**Problem requirements:**
Count the lines in the listing below that contain the string "name", treating uppercase and lowercase as different. Reply with only the number.

**Source records:**
------------

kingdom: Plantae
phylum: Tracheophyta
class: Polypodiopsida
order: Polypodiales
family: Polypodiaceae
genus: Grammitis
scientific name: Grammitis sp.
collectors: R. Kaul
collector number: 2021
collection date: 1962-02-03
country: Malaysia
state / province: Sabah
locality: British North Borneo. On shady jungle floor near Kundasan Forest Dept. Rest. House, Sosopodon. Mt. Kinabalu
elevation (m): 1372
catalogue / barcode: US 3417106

------------

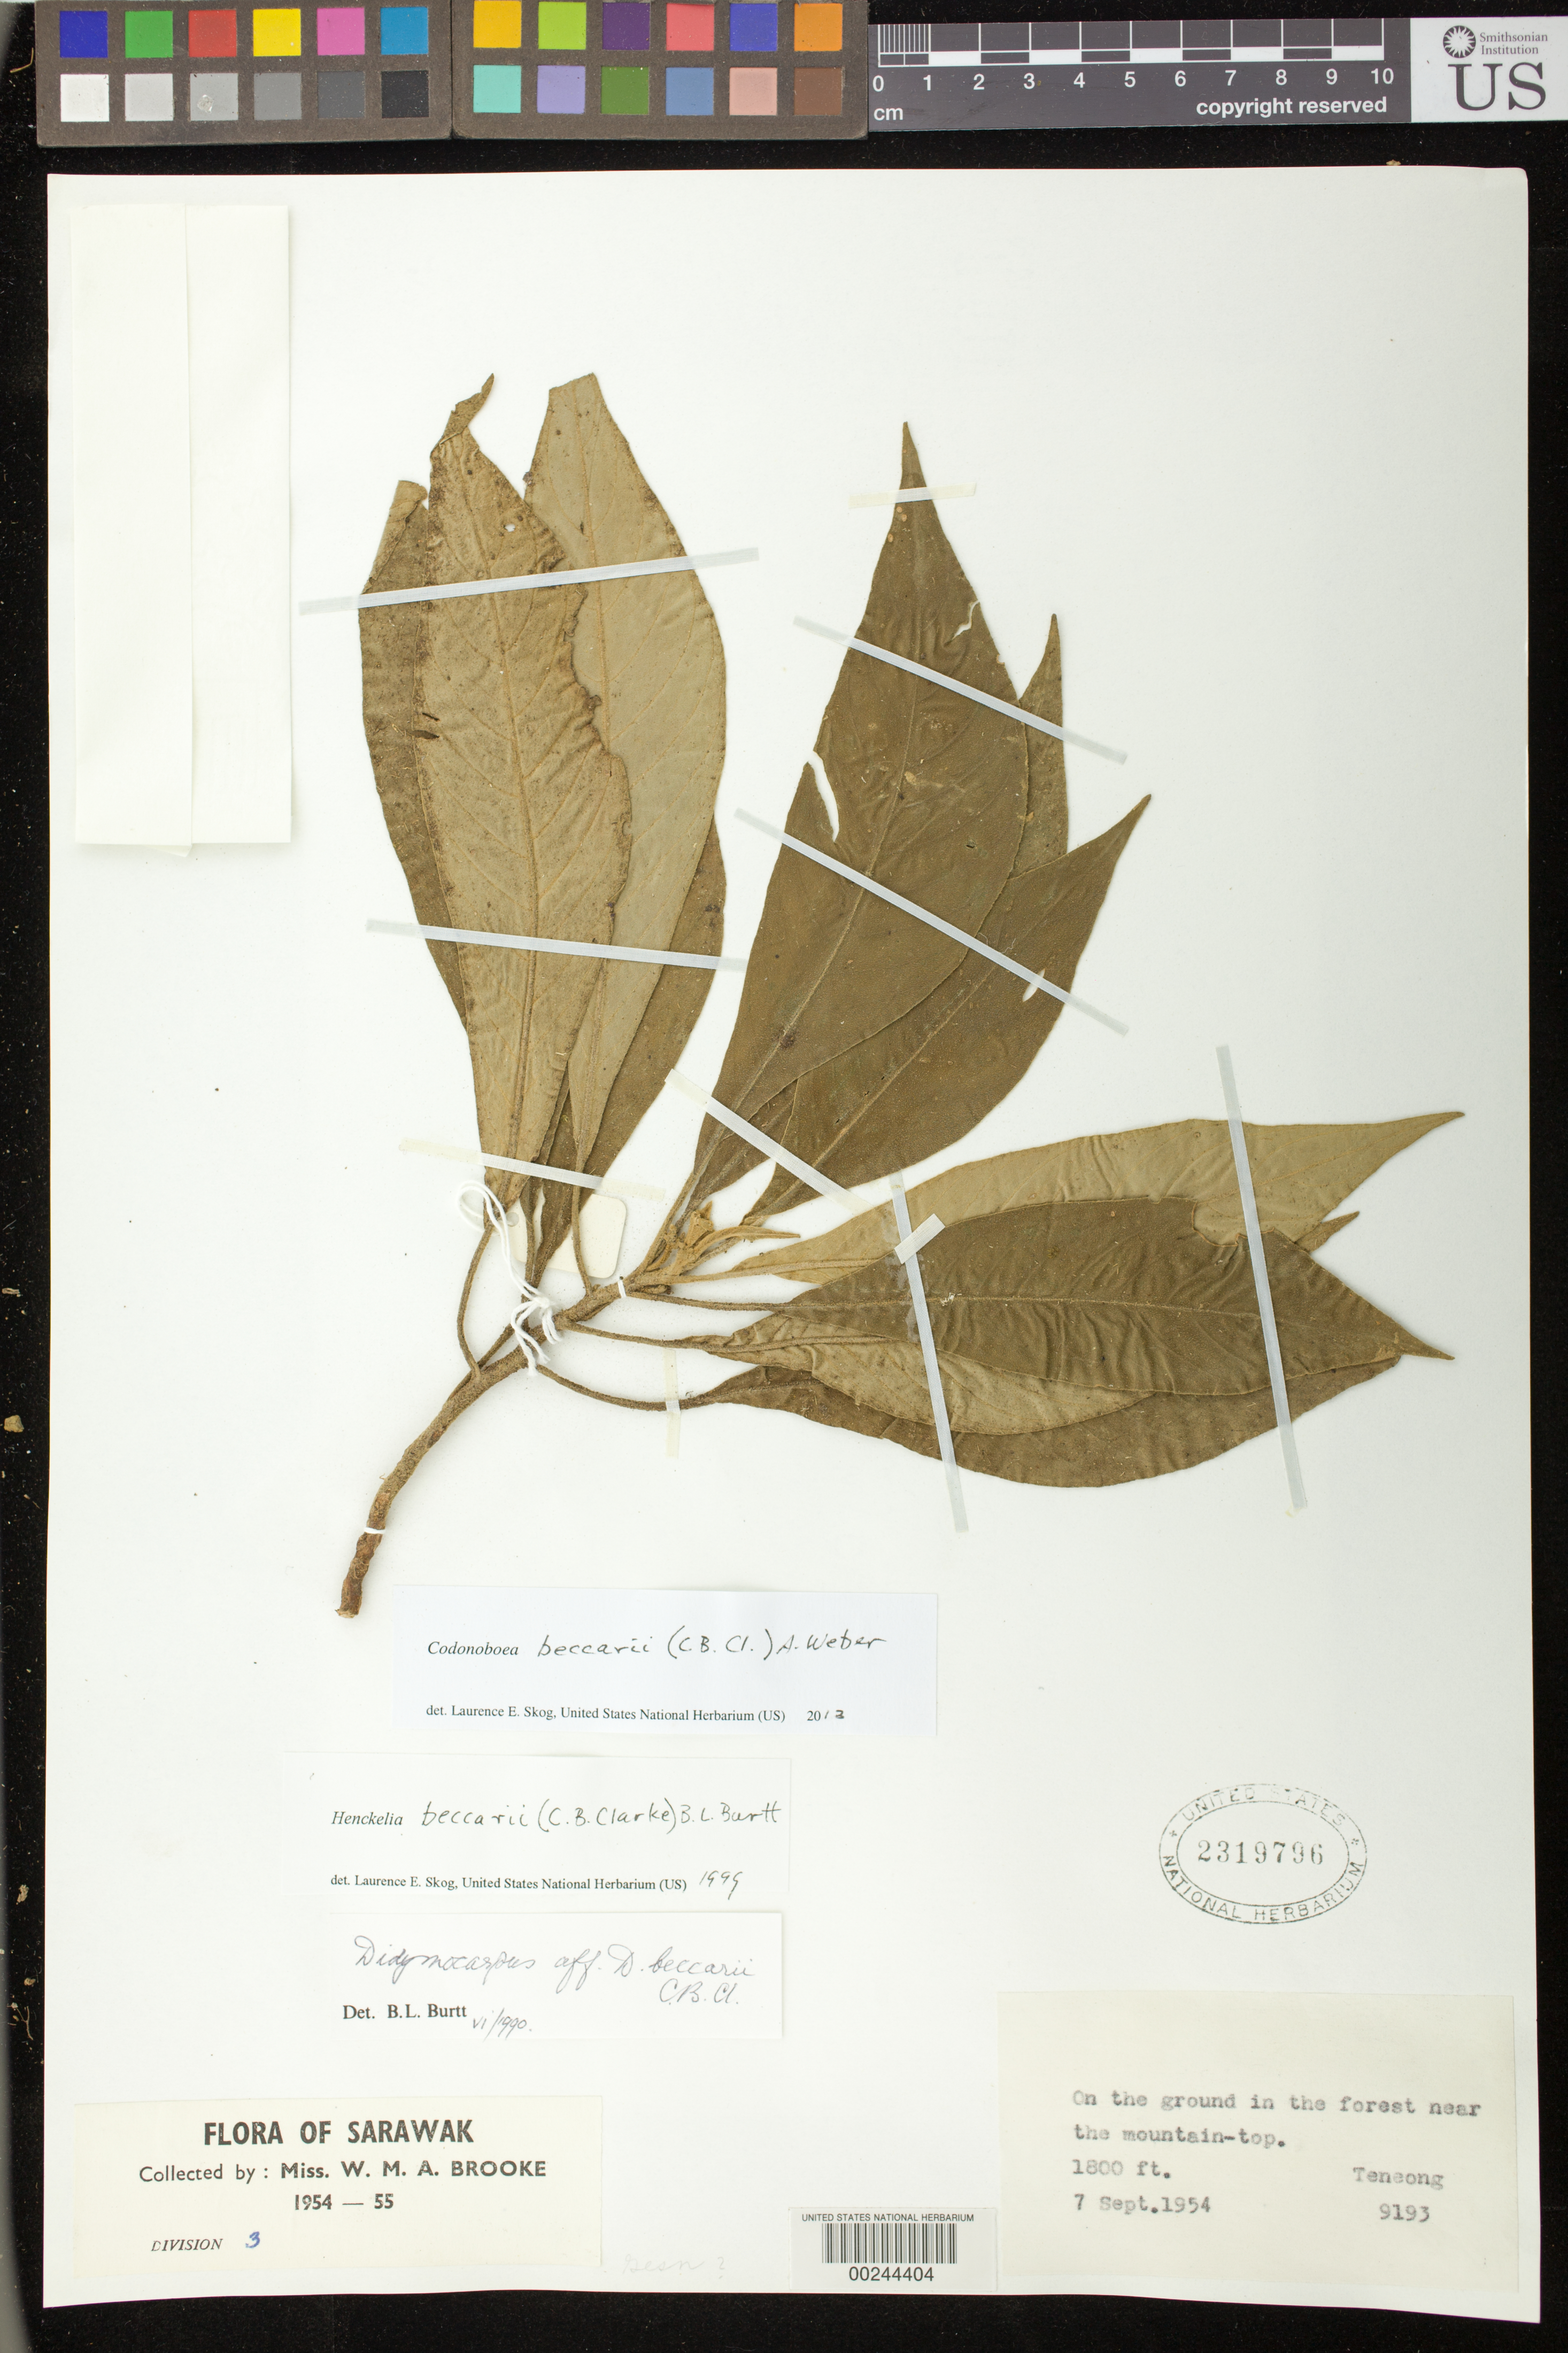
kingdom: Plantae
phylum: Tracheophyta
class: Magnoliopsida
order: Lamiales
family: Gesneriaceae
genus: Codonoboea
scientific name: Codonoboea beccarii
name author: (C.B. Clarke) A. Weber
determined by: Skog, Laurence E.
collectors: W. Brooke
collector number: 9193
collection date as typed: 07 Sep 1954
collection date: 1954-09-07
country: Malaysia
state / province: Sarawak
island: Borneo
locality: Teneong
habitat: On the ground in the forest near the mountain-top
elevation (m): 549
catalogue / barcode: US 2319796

------------

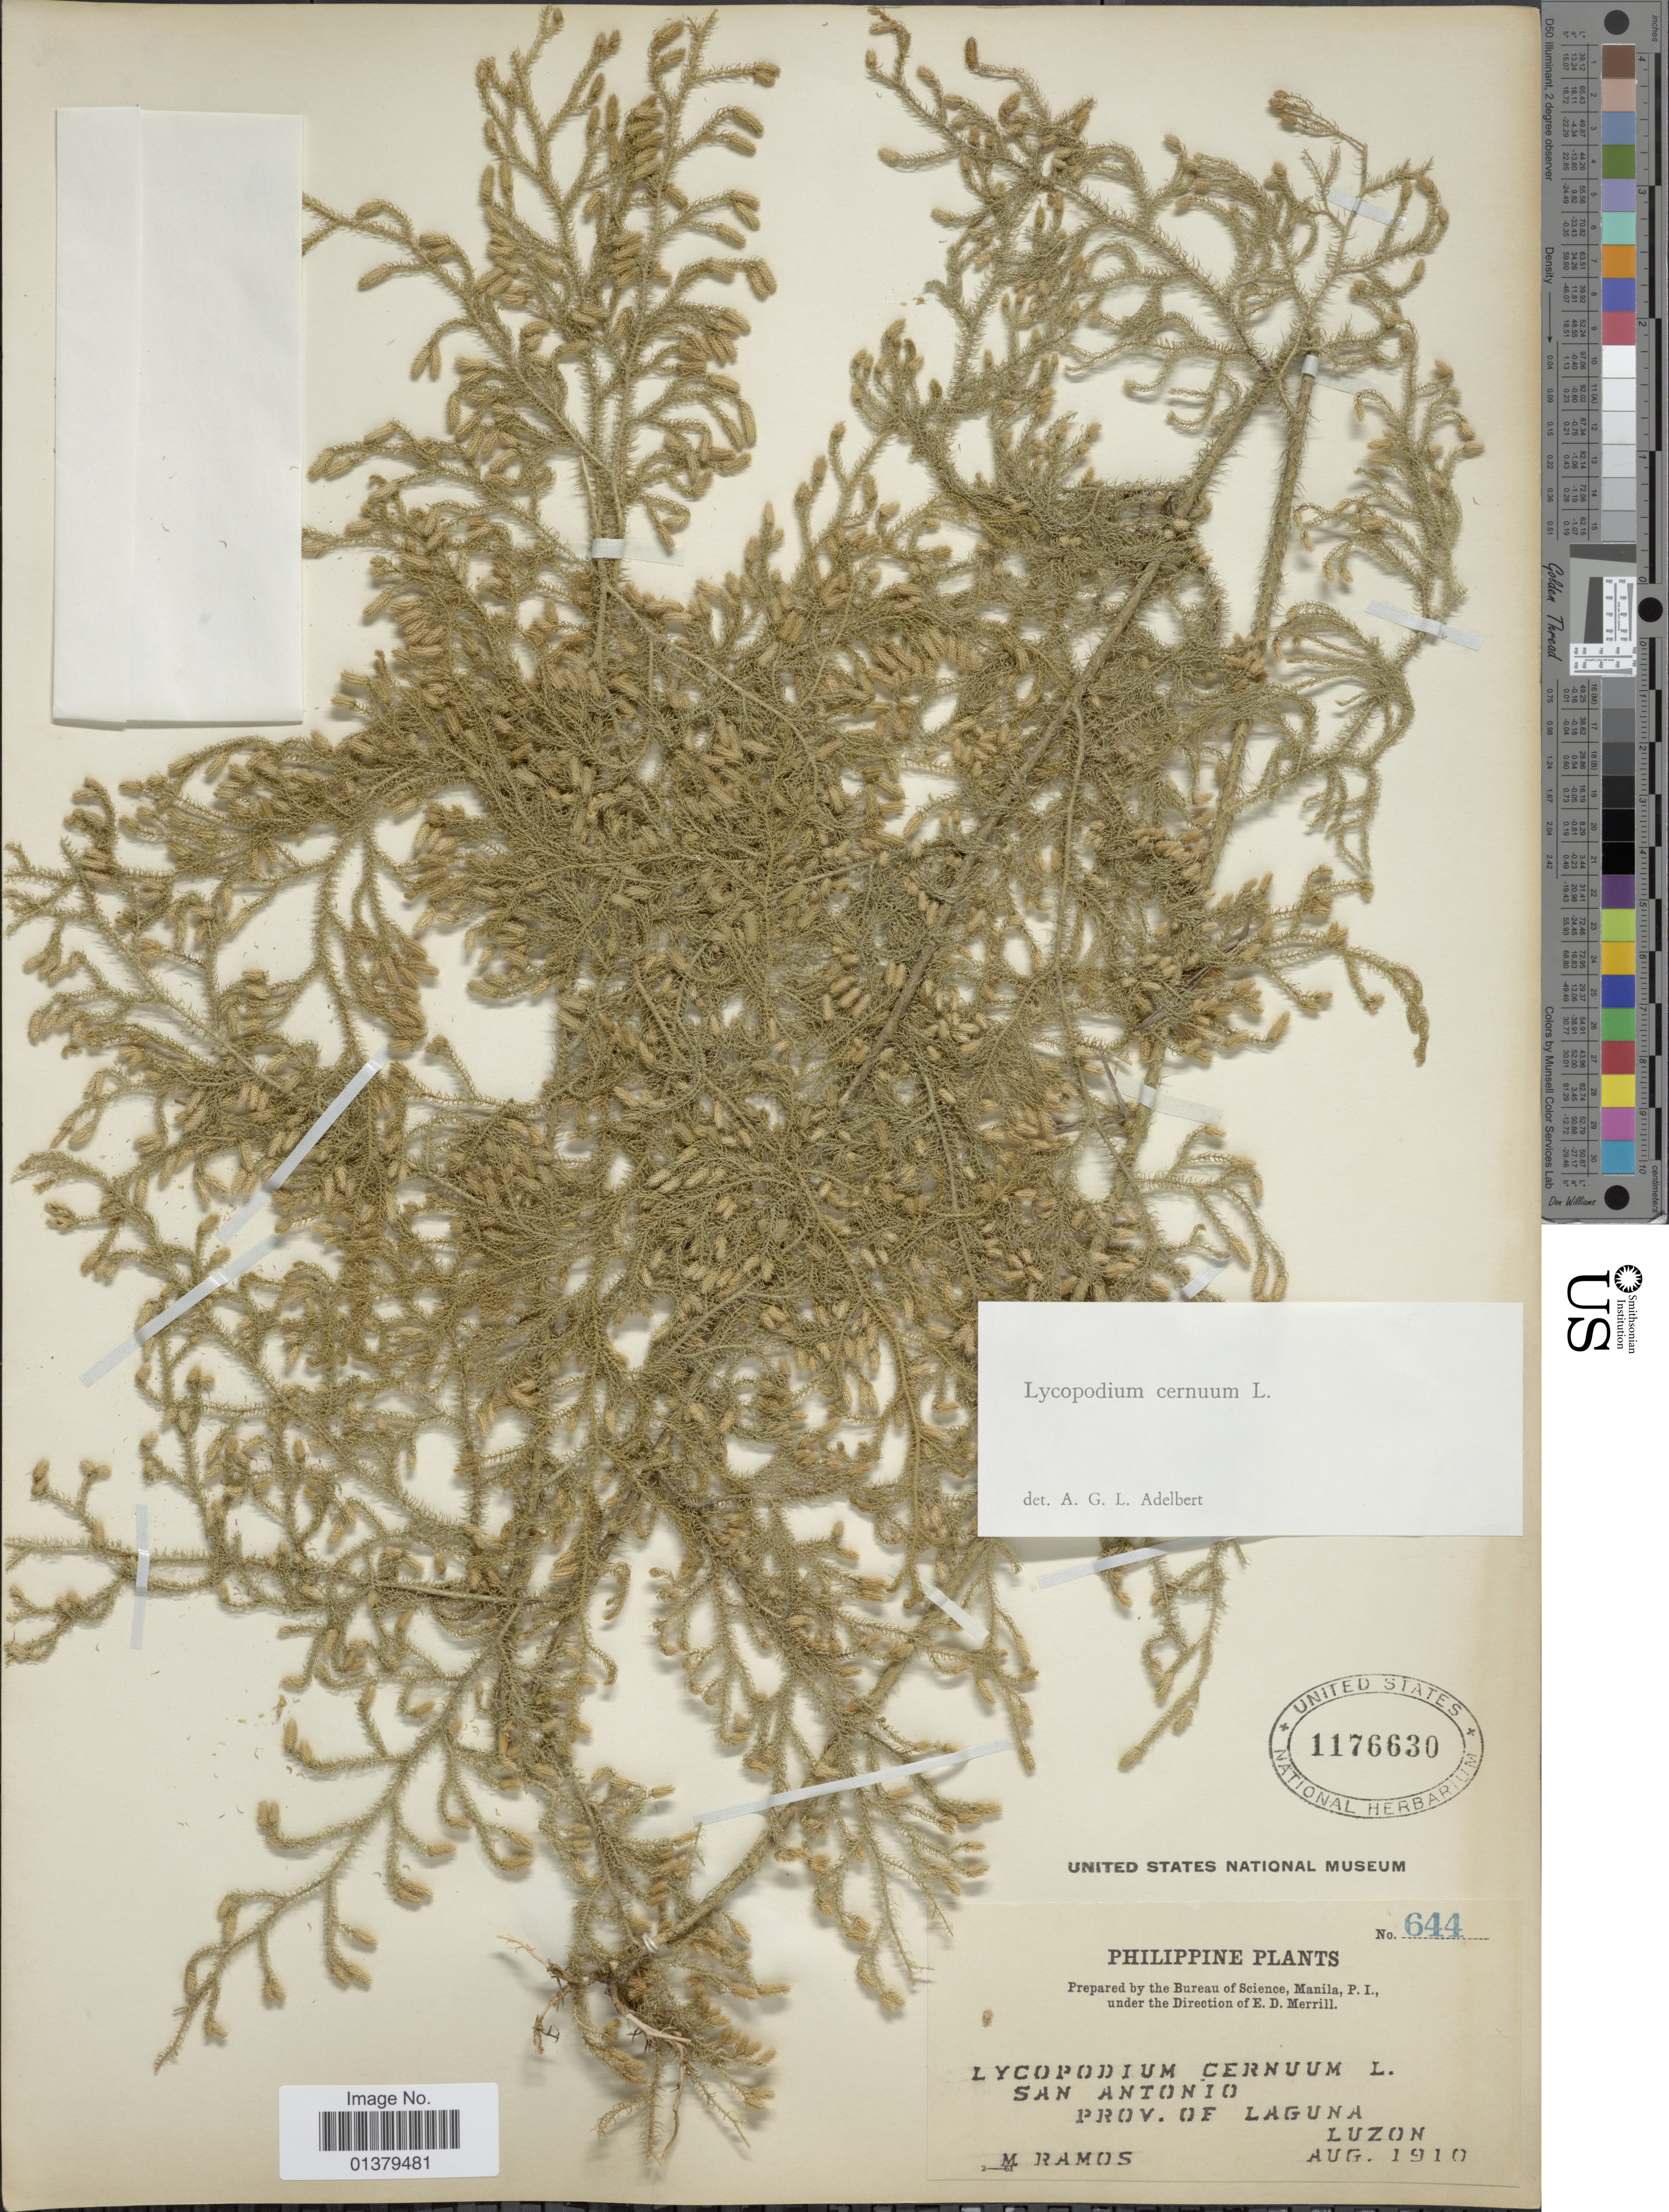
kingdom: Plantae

------------

**Output of the task:**
3